Benchmarks tie datasets and scorers to repeatable evaluation runs. These endpoints mirror what the TypeScript SDK exposes as Benchmark resource methods.
Base path: /api/v1/benchmarks. Authenticate as described in HTTP authentication.
List and create
List benchmarks
GET /api/v1/benchmarks
Returns JSON listing benchmarks visible to the authenticated project and organization.
Create benchmark
POST /api/v1/benchmarks
- Body: JSON with at least the fields required by your workspace (for example name, dataset reference, and scorers configuration).

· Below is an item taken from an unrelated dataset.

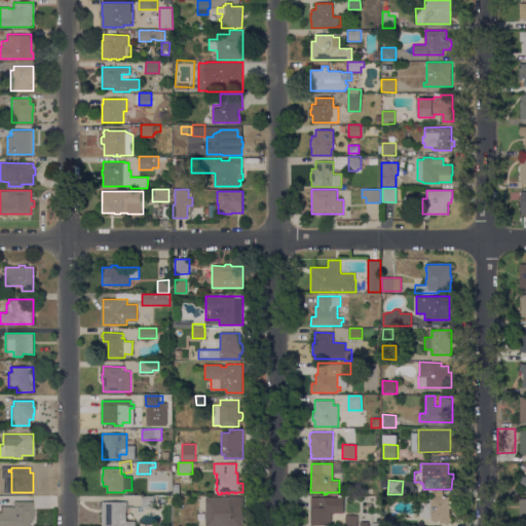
[(142,508),(142,495),(154,494),(154,508),(142,508)]
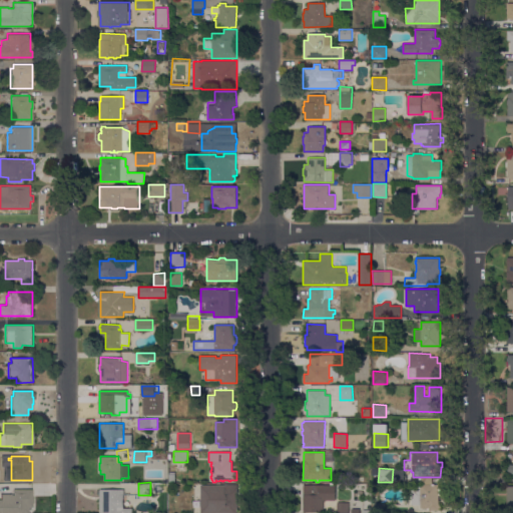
[(200,512),(200,485),(224,485),(224,484),(236,484),(236,512),(200,512)]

- Returns: JSON describing the created benchmark, including its id for follow-up calls.
Single benchmark
Replace {id} with the benchmark id.
| Method | Path | Purpose |
|---|---|---|
| GET | /api/v1/benchmarks/{id} | Fetch configuration and status for one benchmark. |
| DELETE | /api/v1/benchmarks/{id} | Remove the benchmark from the project. |
Start a run
POST /api/v1/benchmarks/{id}/start
- Body: Optional JSON arguments depending on your evaluation setup (for example row subset, experiment flags, or runner options supported by the product).
- Effect: Schedules or starts benchmark execution according to server rules and quota.
Poll the benchmark GET route or inspect the tasks route below to monitor progress.
Tasks
GET /api/v1/benchmarks/{id}/tasks
Returns JSON describing outstanding and completed work units (tasks) associated with the benchmark run, suitable for progress UIs or batch orchestration.
Best practices
- Idempotency: starting the same benchmark twice may enqueue duplicate work; guard with client-side locks or check status first.
- Cost: benchmark runs can invoke generative models and scorers; monitor usage while iterating.
- SDK: prefer Benchmark helpers for typed requests and consistent error handling.